Verne Waldner bought the Conoco Service Station in Wamsutter Wyoming back in 1973. There wasn’t much to the town then, and there still isn’t. Wamsutter sits off Interstate 80 and has a current population of just under 500 people. But Verne says that isolation has made his station an essential outpost for drivers passing through for decades. One winter, he says, “it snowed and snowed and all the cars broke down. It’s a two bay garage, and we had six vehicles in there overnight for them to thaw.”
In the 1970s Wamsutter was riding high on an oil boom and the Conoco station was also doing a brisk business, serving industry vehicles. By the early ’80s, energy was in a bust and the town emptied out.

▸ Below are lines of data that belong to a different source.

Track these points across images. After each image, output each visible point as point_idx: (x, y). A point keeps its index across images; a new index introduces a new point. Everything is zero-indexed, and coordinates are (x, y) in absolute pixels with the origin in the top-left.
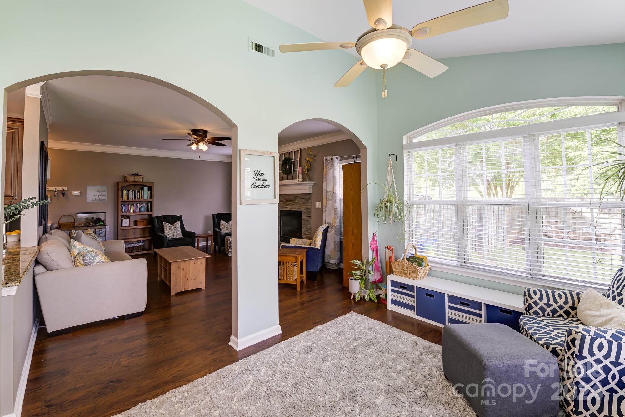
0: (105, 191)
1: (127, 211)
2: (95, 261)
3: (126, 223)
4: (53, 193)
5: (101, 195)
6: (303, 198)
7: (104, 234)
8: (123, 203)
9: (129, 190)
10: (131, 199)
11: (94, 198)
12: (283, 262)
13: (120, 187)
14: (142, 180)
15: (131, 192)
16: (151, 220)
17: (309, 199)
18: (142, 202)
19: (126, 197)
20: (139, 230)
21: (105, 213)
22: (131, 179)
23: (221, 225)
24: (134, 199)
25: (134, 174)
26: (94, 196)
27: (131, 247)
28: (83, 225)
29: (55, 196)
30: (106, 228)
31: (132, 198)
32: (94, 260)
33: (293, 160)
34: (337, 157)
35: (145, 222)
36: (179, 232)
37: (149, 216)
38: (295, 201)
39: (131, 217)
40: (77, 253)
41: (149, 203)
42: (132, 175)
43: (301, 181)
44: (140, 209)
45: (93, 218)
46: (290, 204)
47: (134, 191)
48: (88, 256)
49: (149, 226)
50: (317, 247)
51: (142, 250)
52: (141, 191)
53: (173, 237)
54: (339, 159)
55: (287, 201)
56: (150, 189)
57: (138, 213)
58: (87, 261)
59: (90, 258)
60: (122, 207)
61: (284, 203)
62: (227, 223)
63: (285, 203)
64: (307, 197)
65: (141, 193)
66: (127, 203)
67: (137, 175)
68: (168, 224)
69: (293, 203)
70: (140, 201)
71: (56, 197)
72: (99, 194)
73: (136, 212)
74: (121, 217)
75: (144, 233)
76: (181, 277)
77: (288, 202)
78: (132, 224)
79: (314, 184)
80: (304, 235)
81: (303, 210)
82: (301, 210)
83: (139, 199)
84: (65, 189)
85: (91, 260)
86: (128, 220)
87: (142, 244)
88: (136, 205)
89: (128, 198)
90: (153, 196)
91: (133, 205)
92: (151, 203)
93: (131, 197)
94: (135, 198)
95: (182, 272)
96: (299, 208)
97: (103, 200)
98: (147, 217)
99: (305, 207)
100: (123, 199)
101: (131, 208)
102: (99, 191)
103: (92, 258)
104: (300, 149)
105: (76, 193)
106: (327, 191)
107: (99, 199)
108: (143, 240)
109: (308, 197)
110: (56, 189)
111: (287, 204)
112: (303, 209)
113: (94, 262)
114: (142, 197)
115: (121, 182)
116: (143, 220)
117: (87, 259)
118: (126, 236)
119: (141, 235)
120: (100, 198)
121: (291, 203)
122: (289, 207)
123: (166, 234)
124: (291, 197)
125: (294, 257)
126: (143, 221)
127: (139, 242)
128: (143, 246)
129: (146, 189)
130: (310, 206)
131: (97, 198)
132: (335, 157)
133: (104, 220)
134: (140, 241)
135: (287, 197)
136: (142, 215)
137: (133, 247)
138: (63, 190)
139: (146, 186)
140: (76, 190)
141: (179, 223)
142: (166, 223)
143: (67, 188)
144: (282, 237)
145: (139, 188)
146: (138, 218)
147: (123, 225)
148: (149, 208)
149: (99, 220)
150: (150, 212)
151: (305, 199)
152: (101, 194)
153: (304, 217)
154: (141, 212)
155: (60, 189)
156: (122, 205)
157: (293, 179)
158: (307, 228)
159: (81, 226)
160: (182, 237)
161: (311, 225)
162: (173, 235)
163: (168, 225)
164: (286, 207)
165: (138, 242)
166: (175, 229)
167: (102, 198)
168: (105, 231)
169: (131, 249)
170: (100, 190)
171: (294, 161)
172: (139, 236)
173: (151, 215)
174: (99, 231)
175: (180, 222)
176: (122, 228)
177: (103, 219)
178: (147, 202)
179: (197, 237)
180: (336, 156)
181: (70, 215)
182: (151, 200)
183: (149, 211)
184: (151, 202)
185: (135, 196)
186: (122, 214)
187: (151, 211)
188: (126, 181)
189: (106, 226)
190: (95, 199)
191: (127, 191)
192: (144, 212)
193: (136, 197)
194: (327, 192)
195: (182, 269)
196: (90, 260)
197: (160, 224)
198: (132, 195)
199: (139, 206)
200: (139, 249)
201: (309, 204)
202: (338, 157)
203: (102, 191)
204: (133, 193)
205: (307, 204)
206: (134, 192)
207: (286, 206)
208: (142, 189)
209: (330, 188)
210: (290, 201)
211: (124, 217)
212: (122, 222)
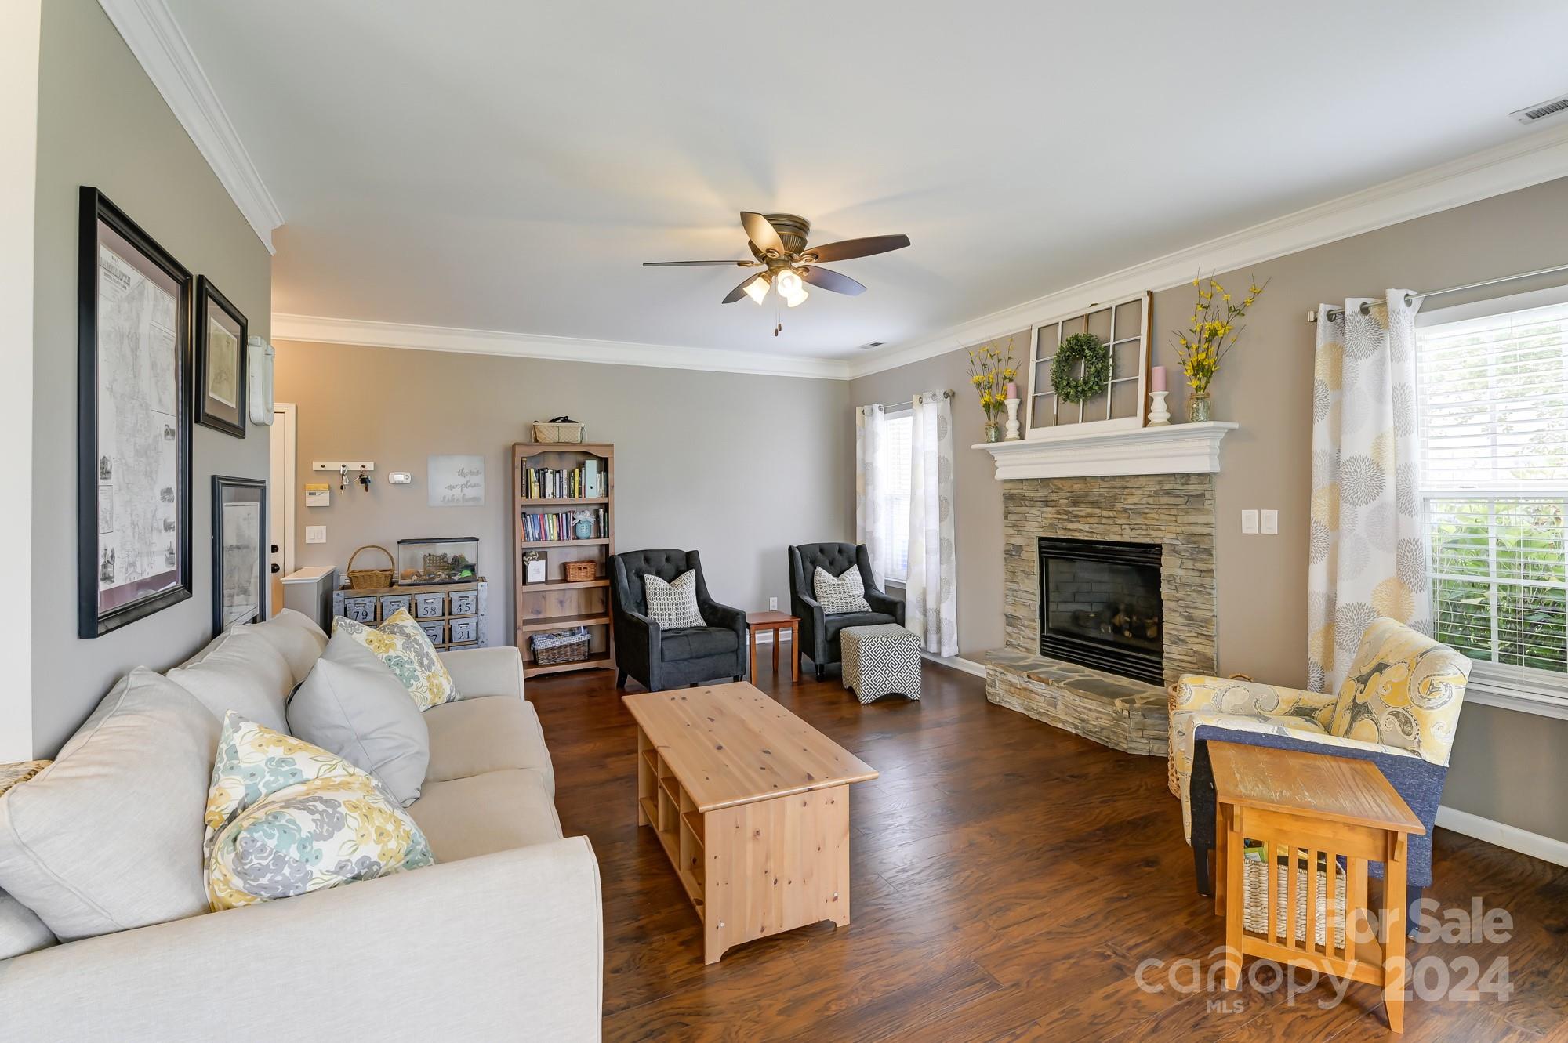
0: (478, 473)
1: (540, 533)
2: (316, 869)
3: (537, 571)
4: (339, 477)
5: (467, 485)
6: (1168, 494)
7: (473, 608)
8: (527, 510)
9: (545, 470)
10: (551, 496)
11: (449, 493)
12: (1322, 868)
13: (518, 462)
14: (579, 438)
15: (549, 476)
16: (607, 565)
17: (1203, 495)
18: (582, 508)
19: (535, 490)
20: (575, 593)
21: (477, 540)
22: (550, 434)
23: (817, 584)
24: (558, 496)
25: (558, 419)
26: (450, 487)
27: (553, 649)
28: (415, 577)
29: (342, 488)
30: (480, 588)
31: (553, 494)
32: (308, 867)
33: (1112, 344)
34: (1407, 295)
35: (591, 570)
36: (693, 607)
37: (601, 551)
38: (1119, 506)
39: (551, 554)
40: (231, 805)
41: (601, 512)
42: (553, 421)
43: (1164, 424)
44: (575, 527)
45: (445, 556)
46: (1092, 516)
47: (559, 472)
48: (262, 850)
49: (602, 583)
50: (1428, 756)
51: (582, 658)
52: (577, 471)
53: (675, 624)
54: (1417, 302)
55: (1075, 503)
56: (604, 465)
57: (572, 542)
58: (264, 881)
59: (279, 860)
60: (525, 524)
61: (1059, 513)
62: (834, 578)
63: (1068, 513)
64: (1191, 487)
65: (577, 478)
66: (540, 510)
67: (565, 420)
68: (660, 579)
69: (1111, 514)
70: (574, 503)
71: (346, 489)
72: (463, 481)
73: (565, 538)
74: (524, 555)
75: (589, 602)
76: (749, 872)
77: (1084, 510)
78: (556, 575)
79: (1231, 431)
80: (1174, 643)
81: (1166, 541)
82: (1157, 541)
83: (574, 497)
84: (370, 466)
85: (287, 871)
86: (544, 561)
87: (582, 637)
88: (564, 516)
89: (543, 495)
90: (613, 487)
91: (557, 515)
92: (606, 511)
93: (549, 490)
94: (561, 496)
95: (750, 846)
96: (1144, 533)
97: (474, 499)
98: (594, 552)
99: (1179, 529)
100: (527, 497)
101: (551, 525)
102: (461, 473)
103: (294, 853)
104: (1150, 294)
105: (400, 477)
106: (1345, 457)
107: (463, 498)
108: (584, 628)
109: (1194, 488)
110: (344, 466)
111: (1073, 518)
112: (1166, 535)
113: (308, 876)
114: (580, 489)
115: (520, 444)
116: (584, 565)
117: (261, 871)
118: (539, 613)
119: (579, 607)
120: (464, 495)
121: (1097, 511)
122: (1087, 528)
123: (652, 617)
124: (1096, 491)
125: (1364, 829)
126: (585, 568)
127: (576, 631)
128: (586, 645)
129: (591, 465)
130: (1207, 525)
131: (457, 492)
132: (1395, 296)
133: (474, 563)
134: (579, 628)
135: (1078, 489)
136: (582, 548)
137: (559, 647)
138: (363, 469)
139: (588, 455)
140: (399, 470)
141: (690, 577)
142: (653, 577)
143: (375, 465)
144: (1046, 637)
145: (569, 463)
146: (572, 556)
147: (530, 580)
148: (602, 525)
149: (457, 564)
150: (604, 537)
151: (1178, 496)
152: (468, 482)
153: (1170, 567)
154: (578, 538)
155: (355, 466)
156: (524, 515)
157: (1111, 418)
158: (1190, 618)
159: (408, 581)
160: (702, 622)
161: (1214, 608)
162: (675, 617)
163: (660, 582)
164: (1071, 526)
165: (573, 632)
166: (680, 596)
167: (470, 493)
168: (477, 600)
169: (553, 654)
170: (465, 471)
171: (1114, 345)
172: (574, 613)
173: (607, 546)
174: (461, 598)
175: (693, 572)
176: (526, 588)
177: (470, 559)
178: (596, 507)
179: (749, 626)
180: (1403, 292)
181: (380, 548)
182: (605, 500)
183: (602, 535)
184: (606, 507)
185: (561, 487)
186: (526, 545)
187: (607, 535)
188: (537, 441)
189: (480, 584)
190: (453, 496)
191: (538, 472)
192: (589, 538)
193: (565, 492)
194: (1336, 463)
195: (750, 834)
196: (279, 871)
197: (635, 579)
198: (554, 484)
199: (574, 519)
200: (576, 653)
201: (1201, 519)
202: (1411, 293)
203: (471, 473)
204: (554, 477)
205: (1192, 518)
206: (557, 475)
207: (1072, 522)
208: (581, 466)
209: (1358, 445)
210: (1095, 504)
211: (531, 554)
212: (525, 568)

Gary Waldner, Verne’s son, remembers that time well. “My fifth grade class we had sixty plus kids in the class. When I graduated eighth grade, we had eleven,” he said. Gary has worked in the service station on and off since he was kid. The station survived the ’80s bust, as well as many of the energy industry’s ups and downs since. Gary says that’s because they follow a few rules, like saving money during a boom for leaner times. He says,
“Cash reserves are huge. When the revenue is coming its easy to make [a] payment, but at some point it will go down. We just don’t know what those peaks and valleys are.”
Gary says another challenge is that during a boom service jobs can’t compete with oil field wages. He points out that right now the fast food place across the street from the station is paying thirteen dollars an hour to put together deli sandwiches. “You know, it’s hard to pay somebody thirteen dollars an hour when in reality they are really only generating maybe seven.”
The really, really important thing for running a small business in a boom bust town is this: You have to focus on your core customers. In Wamsutter, those customers are coming off of the interstate.
“I-80 is never going to move,” Gary said. “And if you are going to be here that’s got to be your long-term plan. Because you can’t count on the oil and gas. It’s a valve, and they can shut it off at any point.”
Head west from Wamsutter on I-80 for about seventy miles and you’ll hit Rock Springs. The town is much bigger than Wamsutter, with a current population of about 25 thousand — but it was also built on energy development. Like Wamsutter, Rock Spring’s economy took a big hit during the energy downturn of the 1980s. Since then, the town has tried to diversify, said Wyoming Business Council member Pat Robbins.
“I think we’ve learned through boom and bust that if you put your eggs all in one basket, then you are subject to those ups and downs.”
Robbins said in recent years Rock Springs has focused on building alternative industries like tourism. For instance, the National High School Rodeo competition. “[It] raises the awareness of people around the country for what Sweetwater County has. It also raises the professionalism of the businesses and industries that capitalize on that.”
But the fact is, the town also got lucky. The last decade has seen a major natural gas boom in the area. That’s been good news for Rock Springs hotel owner Mark Anselmi, who took a big hit when workers from the big energy companies abruptly stopped renting his rooms in the early 1980s. “That made me a little sick,” he told me in the conference room of Rock Spring’s Outlaw Inn.
Anselmi said that he is confident the Outlaw Inn can weather whatever comes next. “There is an old Basque saying ‘it is a great life if you just don’t weaken,’” he said. “You just do the best with what you have, and keep on going.”
This stoicism, in good times and bad times, is a big part of why these small business owners have survived. Wamsutter Service Station owner Verne Waldner’s wife, Emma, was his business partner for decades. She has a saying about boom times:
“That is not the real world. Life is gonna come back down again.”